Brief >>
Which lines of the entries below contain the string "intend"? Copy each one.

Data listing >>
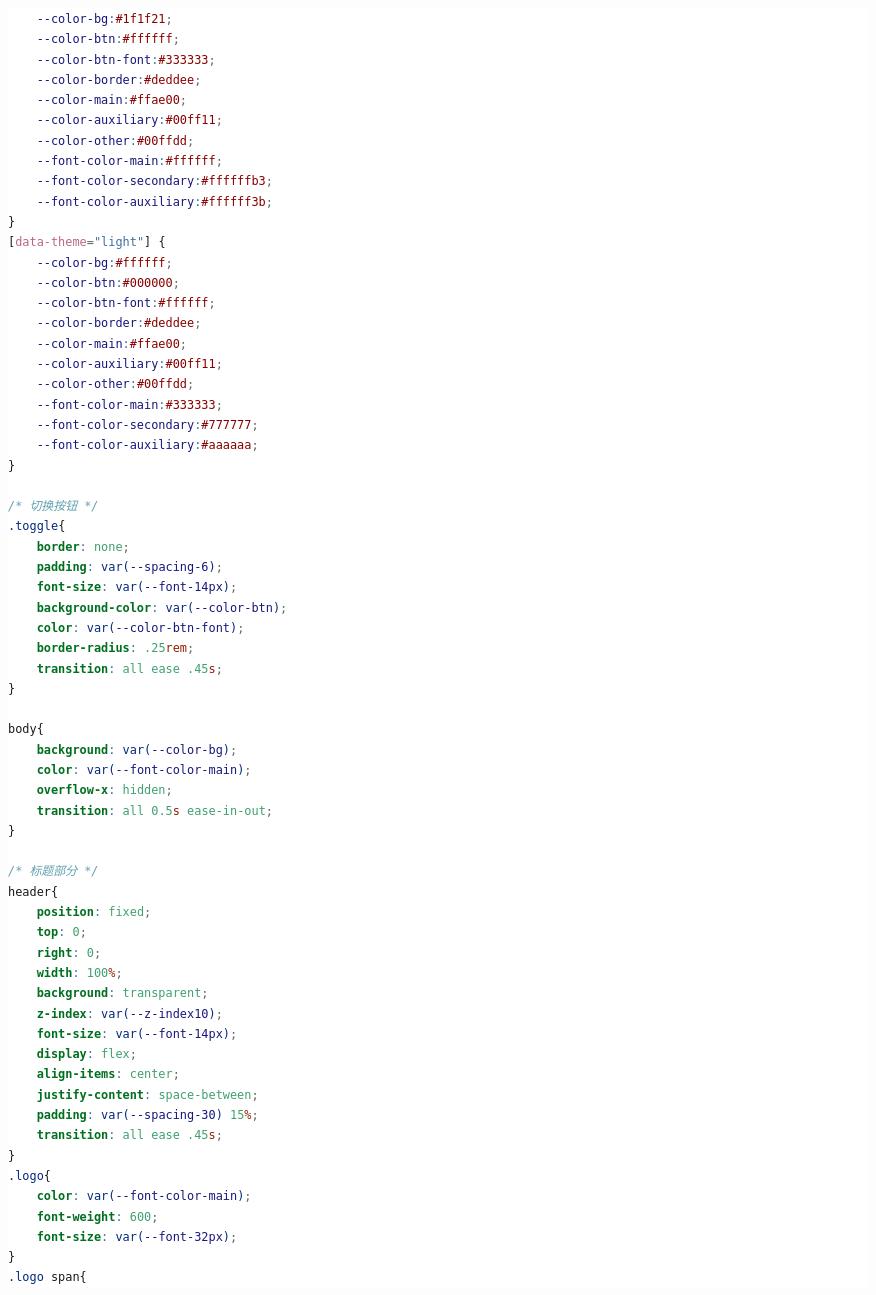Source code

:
 ```scss
    --color-bg:#1f1f21;
    --color-btn:#ffffff;
    --color-btn-font:#333333;
    --color-border:#deddee;
    --color-main:#ffae00;
    --color-auxiliary:#00ff11;
    --color-other:#00ffdd;
    --font-color-main:#ffffff;
    --font-color-secondary:#ffffffb3;
    --font-color-auxiliary:#ffffff3b;
}
[data-theme="light"] {
    --color-bg:#ffffff;
    --color-btn:#000000;
    --color-btn-font:#ffffff;
    --color-border:#deddee;
    --color-main:#ffae00;
    --color-auxiliary:#00ff11;
    --color-other:#00ffdd;
    --font-color-main:#333333;
    --font-color-secondary:#777777;
    --font-color-auxiliary:#aaaaaa;
}
 
/* 切换按钮 */
.toggle{
    border: none;
    padding: var(--spacing-6);
    font-size: var(--font-14px);
    background-color: var(--color-btn);
    color: var(--color-btn-font);
    border-radius: .25rem;
    transition: all ease .45s;
}
 
body{
    background: var(--color-bg);
    color: var(--font-color-main);
    overflow-x: hidden;
    transition: all 0.5s ease-in-out;
}
 
/* 标题部分 */
header{
    position: fixed;
    top: 0;
    right: 0;
    width: 100%;
    background: transparent;
    z-index: var(--z-index10);
    font-size: var(--font-14px);
    display: flex;
    align-items: center;
    justify-content: space-between;
    padding: var(--spacing-30) 15%;
    transition: all ease .45s;
}
.logo{
    color: var(--font-color-main);
    font-weight: 600;
    font-size: var(--font-32px);
}
.logo span{
```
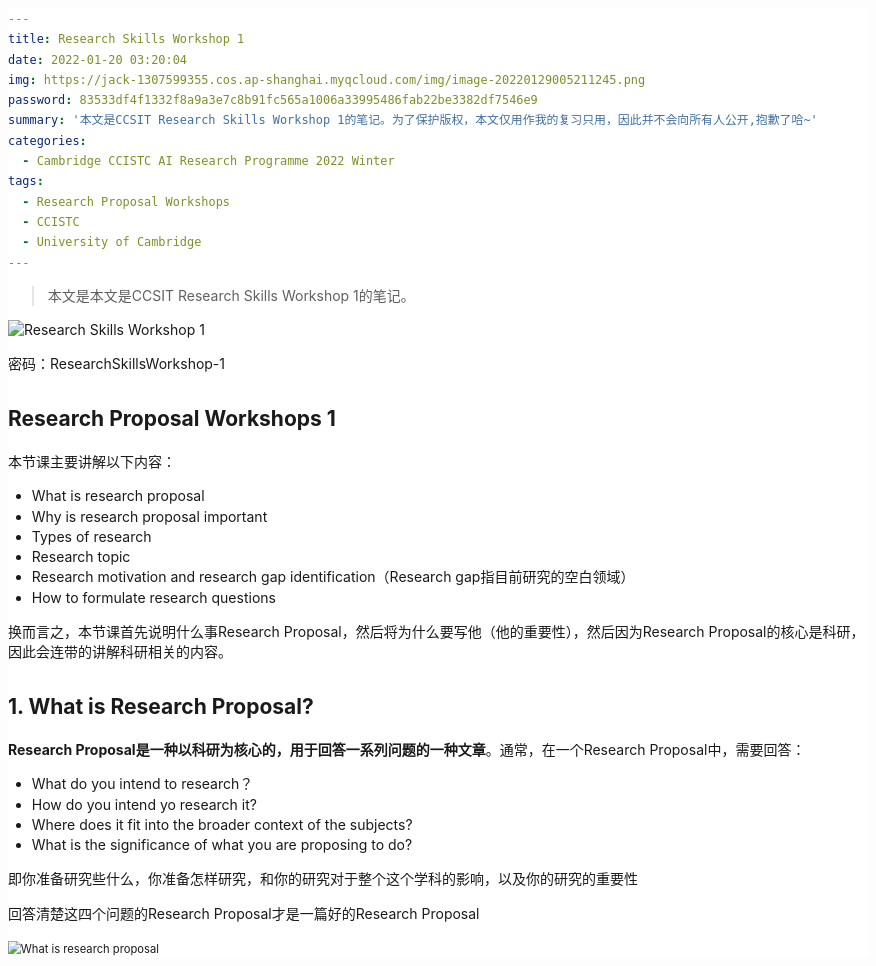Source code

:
 ```yaml
---
title: Research Skills Workshop 1
date: 2022-01-20 03:20:04
img: https://jack-1307599355.cos.ap-shanghai.myqcloud.com/img/image-20220129005211245.png
password: 83533df4f1332f8a9a3e7c8b91fc565a1006a33995486fab22be3382df7546e9
summary: '本文是CCSIT Research Skills Workshop 1的笔记。为了保护版权，本文仅用作我的复习只用，因此并不会向所有人公开,抱歉了哈~'
categories:
  - Cambridge CCISTC AI Research Programme 2022 Winter
tags:
  - Research Proposal Workshops
  - CCISTC
  - University of Cambridge
---
```


> 本文是本文是CCSIT Research Skills Workshop 1的笔记。

![Research Skills Workshop 1](https://jack-1307599355.cos.ap-shanghai.myqcloud.com/img/image-20220129005211245.png)



密码：ResearchSkillsWorkshop-1



## Research Proposal Workshops 1

本节课主要讲解以下内容：

- What is research proposal
- Why is research proposal important
- Types of research
- Research topic
- Research motivation and research gap identification（Research gap指目前研究的空白领域）
- How to formulate research questions

换而言之，本节课首先说明什么事Research Proposal，然后将为什么要写他（他的重要性），然后因为Research Proposal的核心是科研，因此会连带的讲解科研相关的内容。





## 1. What is Research Proposal?

**Research Proposal是一种以科研为核心的，用于回答一系列问题的一种文章**。通常，在一个Research Proposal中，需要回答：

- What do you intend to research？
- How do you intend yo research it?
- Where does it fit into the broader context of the subjects?
- What is the significance of what you are proposing to do?

即你准备研究些什么，你准备怎样研究，和你的研究对于整个这个学科的影响，以及你的研究的重要性

回答清楚这四个问题的Research Proposal才是一篇好的Research Proposal

<img src="https://jack-1307599355.cos.ap-shanghai.myqcloud.com/img/image-20220121181633798.png" alt="What is research proposal" style="zoom: 80%;" />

Output >>
- What do you intend to research？
- How do you intend yo research it?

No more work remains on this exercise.